PWMU.CO – Akademisi Universitas Airlangga (Unair) menyampaikan petisi kritikan kepada Presiden Joko Widodo, Senin (5/2/2024).
Pernyataan sikap yang bertajuk Unair Memanggil, Menegakkan Demokrasi, Menjaga Republik ini digelar di depan Gedung Pascasarjana Kampus B Unair.
Dihadiri sekitar 150 orang terdiri dari dosen, guru besar, alumni, dan mahasiswa Unair.
Melihat ada upaya pelemahan demokrasi menjelang Pemilu 2024, mereka menyerukan agar Presiden Joko Widodo sebagai pemimpin tertinggi pemerintahan dan kepala negara bisa merawat prinsip-prinsip etika negara dengan tidak menyalahgunakan kekuasaan serta menghentikan upaya melanggengkan politik kekeluargaan.
”Kami menuntut agar tidak menggunakan fasilitas negara untuk kepentingan kelompok tertentu maupun berpihak pada politik elektoral dan mengutuk segala bentuk jual beli suara atau politik uang yang dilakukan oleh peserta Pemilu,” kata Prof Dr Hotman Siahaan, guru besar FISIP Unair selepas membacakan pernyataan sikap.
Pengamat politik dari FISIP Unair, Airlangga Pribadi Kusman, menyebutkan, pernyataan sikap atau petisi ini digelar karena ada ketimpangan yang terjadi di masa akhir jabatan Presiden Jokowi.
Di antaranya pelanggaran etika berat yang dilakukan Mahkamah Konstitusi (MK) yang meloloskan Gibran Rakabuming Raka sebagai Cawapres.
”Hal itu merupakan pelanggaran berat dan masih banyak hal lain yang kami nilai tidak sesuai dengan aturan perundang-undangan. Kami juga menilai dan melihat aparat yang tidak netral menjelang Pemilu. Termasuk presiden sendiri di masa akhir jabatannya juga sudah tidak jelas arahnya, sudah jelas tidak netral. Sebagai negarawan seharusnya presiden bersikap netral pada kontestasi Pemilu dan Pilpres kali ini,” ujarnya.
Menurut Airlangga, dalam pernyataan sikap hari ini, pendiri bangsa ini menegaskan sistem yang dibangun republik negara hukum yang posisinya di atas kekuasaan.
“Jadi yang saat ini berlangsung jelas telah menyimpang dari prinsip hukum dan konstitusi. Hal ini membutuhkan koreksi dan evaluasi agar presiden mengingat kembali.
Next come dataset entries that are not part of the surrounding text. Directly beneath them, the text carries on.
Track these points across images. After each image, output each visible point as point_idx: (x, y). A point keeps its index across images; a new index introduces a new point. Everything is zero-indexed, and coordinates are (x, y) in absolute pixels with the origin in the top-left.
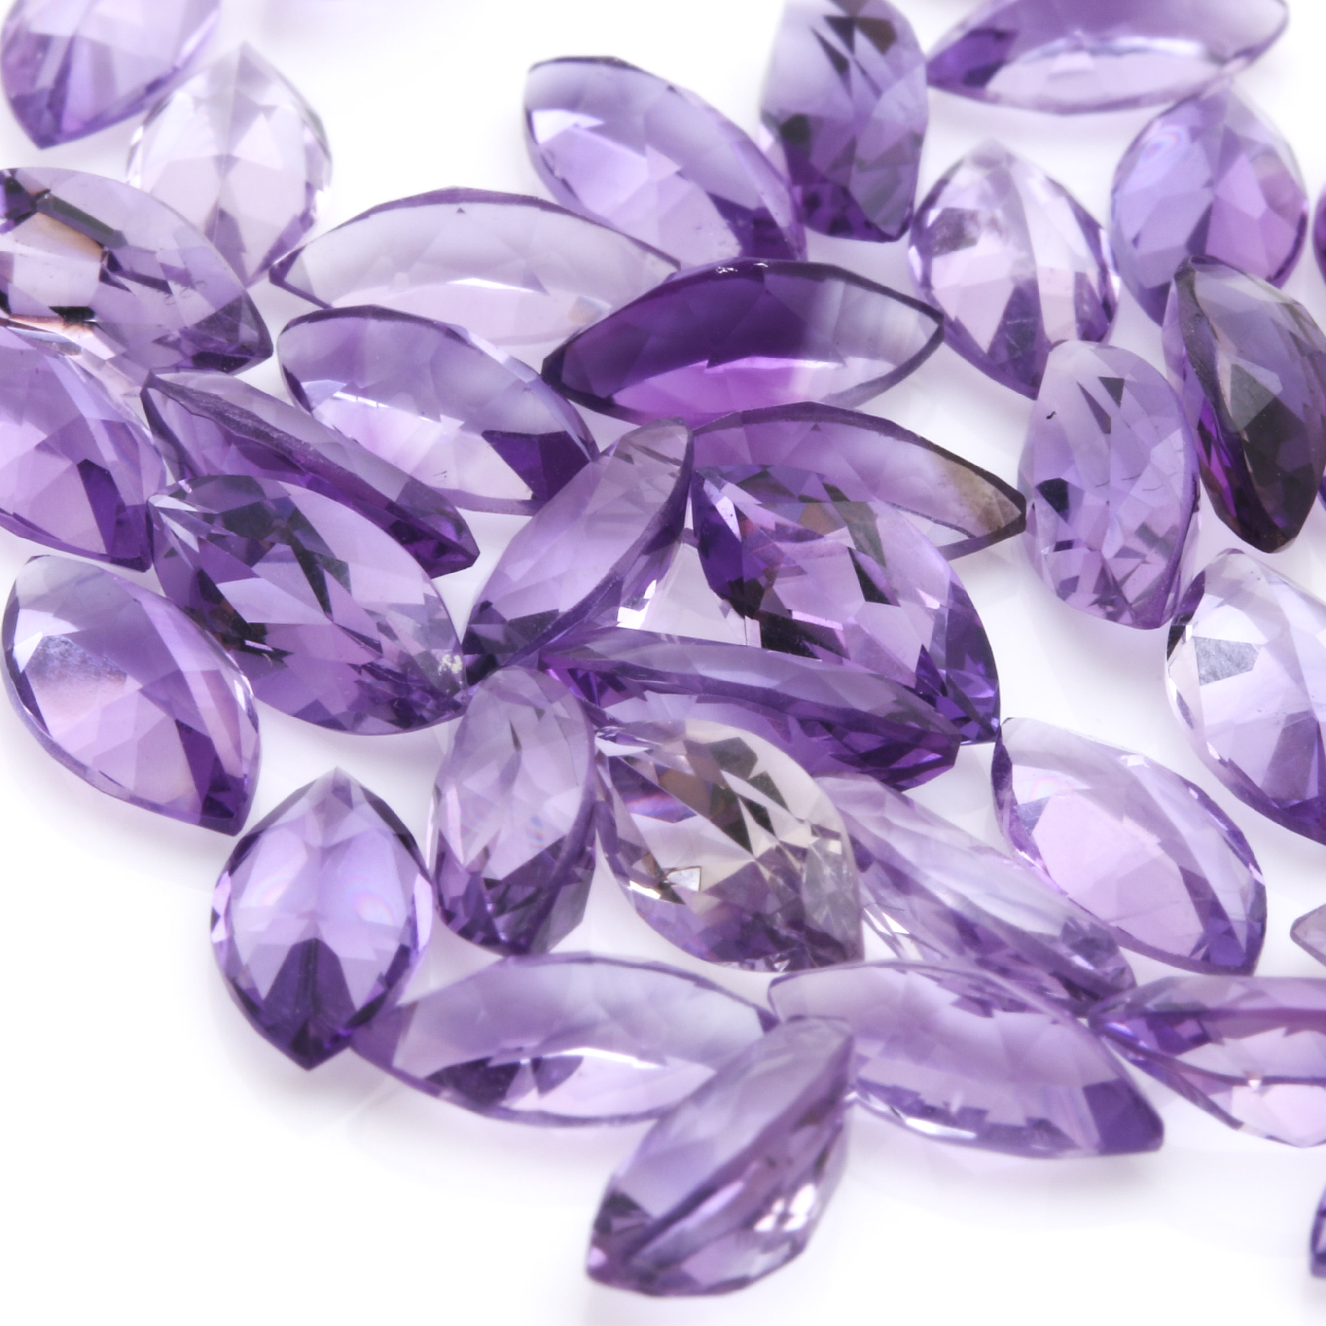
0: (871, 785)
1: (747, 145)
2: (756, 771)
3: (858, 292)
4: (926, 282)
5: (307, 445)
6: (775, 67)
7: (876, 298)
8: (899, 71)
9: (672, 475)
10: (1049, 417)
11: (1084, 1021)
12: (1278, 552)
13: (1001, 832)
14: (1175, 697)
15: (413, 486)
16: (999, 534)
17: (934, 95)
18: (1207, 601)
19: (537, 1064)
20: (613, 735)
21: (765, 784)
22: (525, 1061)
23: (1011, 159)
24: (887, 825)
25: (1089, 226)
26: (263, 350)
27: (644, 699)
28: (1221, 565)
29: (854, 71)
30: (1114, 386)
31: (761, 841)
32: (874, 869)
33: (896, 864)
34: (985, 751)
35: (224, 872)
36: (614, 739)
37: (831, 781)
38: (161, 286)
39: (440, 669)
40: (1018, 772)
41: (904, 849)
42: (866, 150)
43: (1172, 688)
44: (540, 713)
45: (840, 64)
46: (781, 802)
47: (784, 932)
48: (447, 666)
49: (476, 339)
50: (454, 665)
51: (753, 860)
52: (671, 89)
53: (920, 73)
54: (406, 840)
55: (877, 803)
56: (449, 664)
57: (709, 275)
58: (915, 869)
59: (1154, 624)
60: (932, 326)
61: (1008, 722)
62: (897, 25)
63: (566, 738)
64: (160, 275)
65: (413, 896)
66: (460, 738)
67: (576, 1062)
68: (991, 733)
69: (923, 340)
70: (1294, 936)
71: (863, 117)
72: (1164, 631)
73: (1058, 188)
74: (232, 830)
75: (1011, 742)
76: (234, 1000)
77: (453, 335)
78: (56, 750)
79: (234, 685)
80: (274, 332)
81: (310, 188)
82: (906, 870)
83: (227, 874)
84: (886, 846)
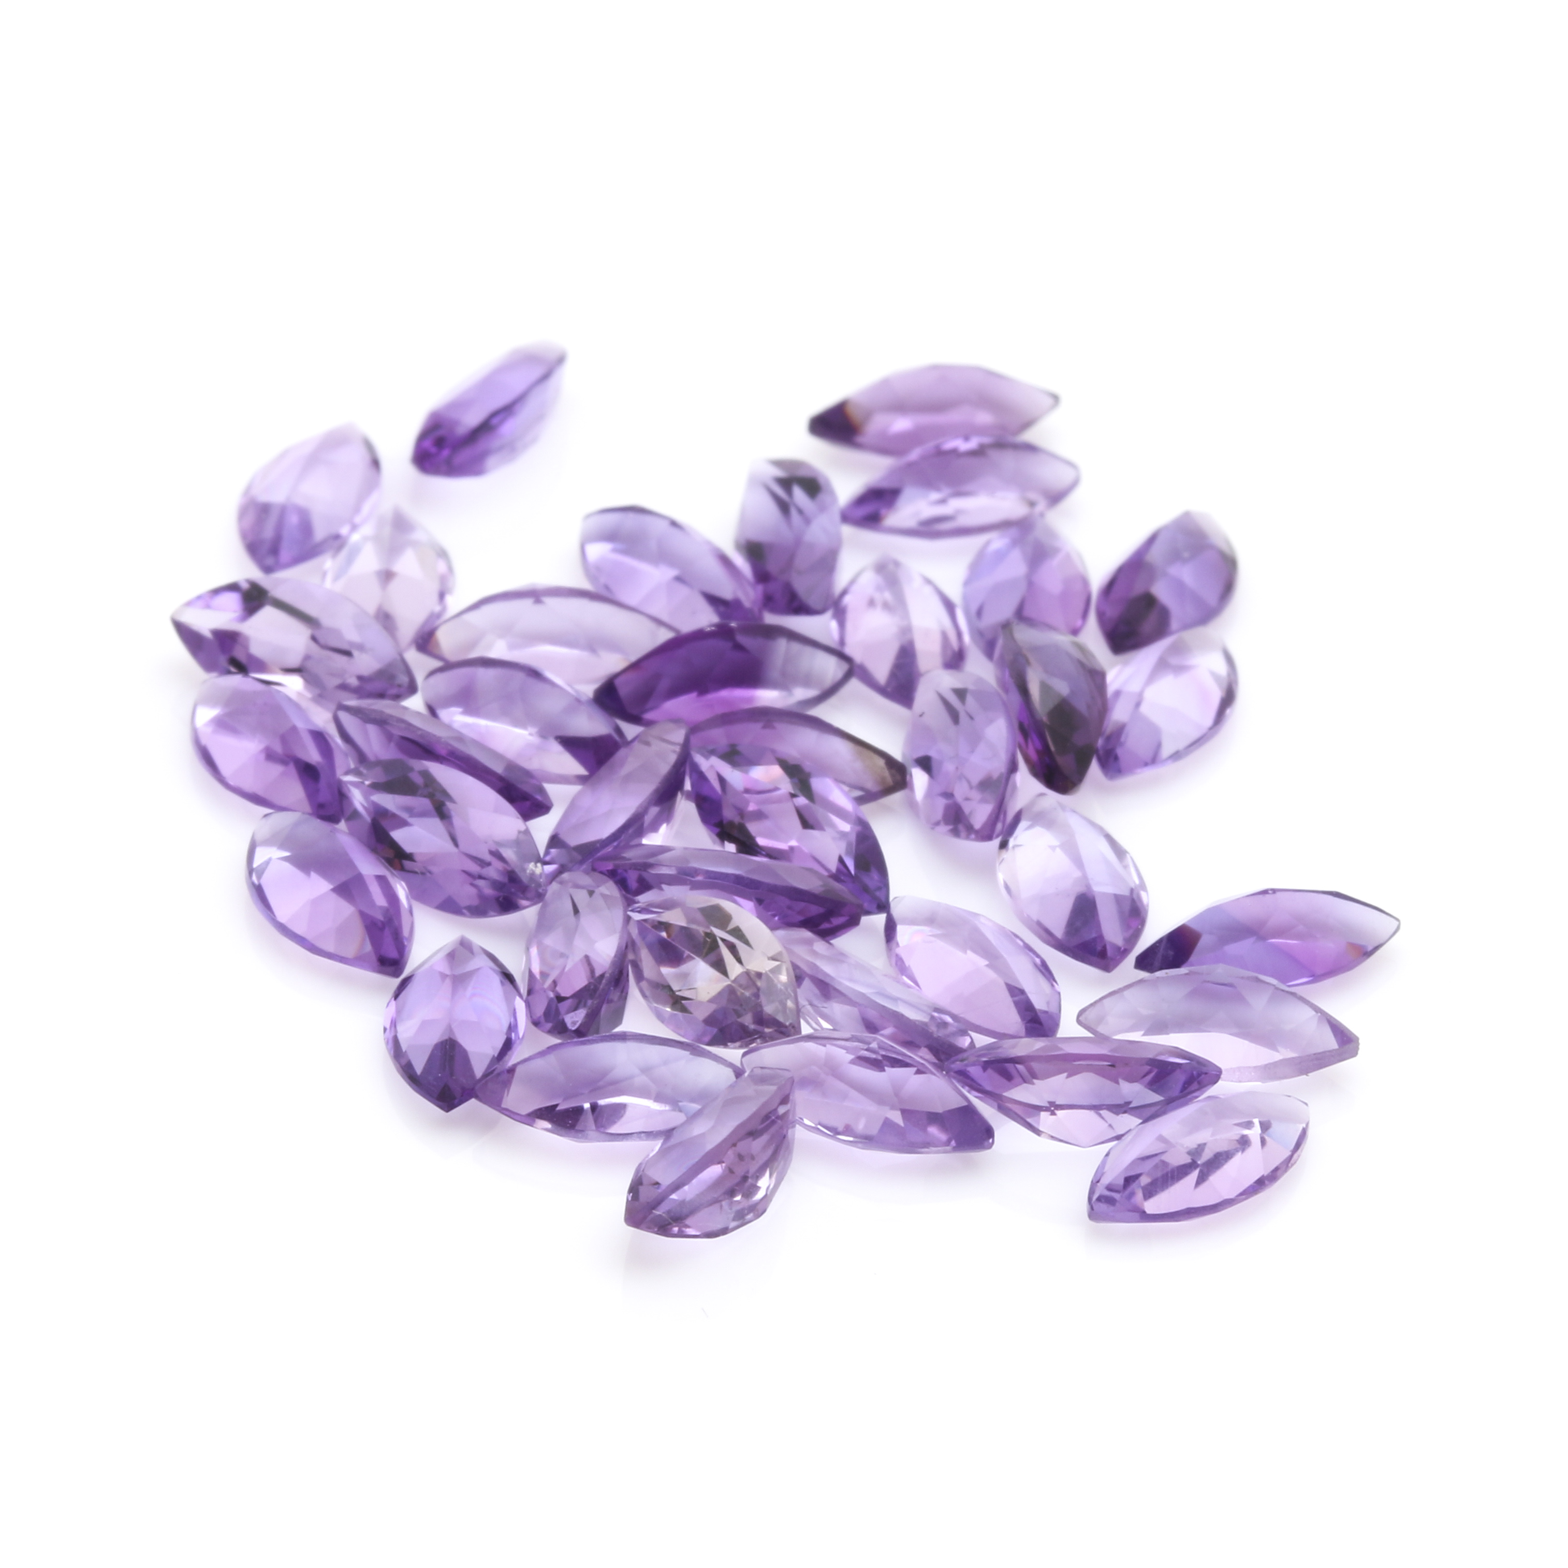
0: (806, 934)
1: (725, 560)
2: (731, 927)
3: (796, 647)
4: (842, 642)
5: (440, 738)
6: (743, 519)
7: (808, 650)
8: (823, 509)
9: (674, 752)
10: (921, 716)
11: (944, 1072)
12: (1069, 794)
13: (891, 965)
14: (1002, 882)
15: (512, 766)
16: (888, 791)
17: (847, 531)
18: (1023, 825)
19: (594, 1107)
20: (639, 909)
21: (737, 933)
22: (587, 1106)
23: (897, 564)
24: (815, 954)
25: (949, 606)
26: (412, 689)
27: (661, 889)
28: (1032, 804)
29: (794, 512)
30: (961, 694)
31: (735, 970)
32: (807, 983)
33: (821, 977)
34: (880, 919)
35: (392, 998)
36: (639, 912)
37: (781, 933)
38: (348, 653)
39: (528, 871)
40: (900, 929)
41: (828, 969)
42: (801, 562)
43: (1001, 877)
44: (591, 893)
45: (784, 507)
46: (747, 942)
47: (752, 1027)
48: (532, 870)
49: (549, 675)
50: (537, 869)
51: (729, 983)
52: (674, 524)
53: (837, 517)
54: (508, 977)
55: (809, 943)
56: (534, 869)
57: (699, 635)
58: (832, 978)
59: (989, 838)
60: (845, 667)
61: (895, 900)
62: (821, 481)
63: (609, 909)
64: (345, 647)
65: (515, 1010)
66: (542, 915)
67: (622, 1107)
68: (883, 906)
69: (840, 674)
70: (1079, 1022)
71: (798, 542)
72: (996, 842)
73: (928, 581)
74: (396, 974)
75: (897, 910)
76: (398, 1071)
77: (534, 674)
78: (284, 930)
79: (396, 887)
80: (420, 679)
81: (442, 596)
82: (827, 980)
83: (393, 999)
84: (815, 966)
Apalagi beliau ini sudah 9 tahun berkuasa dengan legitimasi dari rakyat, sudah saatnya presiden diingatkan tentang hal ini,” katanya.
Disinggung pernyataan Rektor Unair Mohammad Nasih agar tidak ikut-ikut mengeluarkan petisi, Airlangga menegaskan, memang acara ini bukan secara resmi dari universitas melainkan diinisiasi oleh bagian dari keluarga besar Unair yang di dalamnya ada profesor, akademisi, alumni, dan mereka yang merasa memiliki komitmen terhadap permasalahan ini.
Meski demikian, menurutnya, universitas memiliki tanggung jawab dan kewajiban untuk melindungi aksi tersebut.
”Memang ini bukan dari universitas secara resmi, jadi wajar kalau rektorat menanggapi demikian. Ini adalah pemanfaatan hak kebebasan mimbar akademik yang dimiliki oleh civitas academica dan kami manfaatkan itu sebagai bagian dari keluarga besar Unair. Saya pikir kalau dalam tatanannya, aturannya universitas memiliki tanggung jawab dan kewajiban untuk melindungi hal tersebut,” tuturnya.
Restu, mahasiswi FISIP Unair mengatakan, kondisi Indonesia saat ini sedang tidak baik-baik. Mulai dari penyalahgunaan kekuasaan, ketidakadilan hingga netralitas pejabat yang patut dipertanyakan.
” Saya merasakan banyak ketidakadilan. Bahkan saya merasa demokrasi di Indonesia sedang ada di ujung tanduk. Jadi saya merasa kalau pernyataan dari kampus ini memang sudah sewajarnya. Malah tidak wajar kalau kampus hanya diam saja,” tandasnya.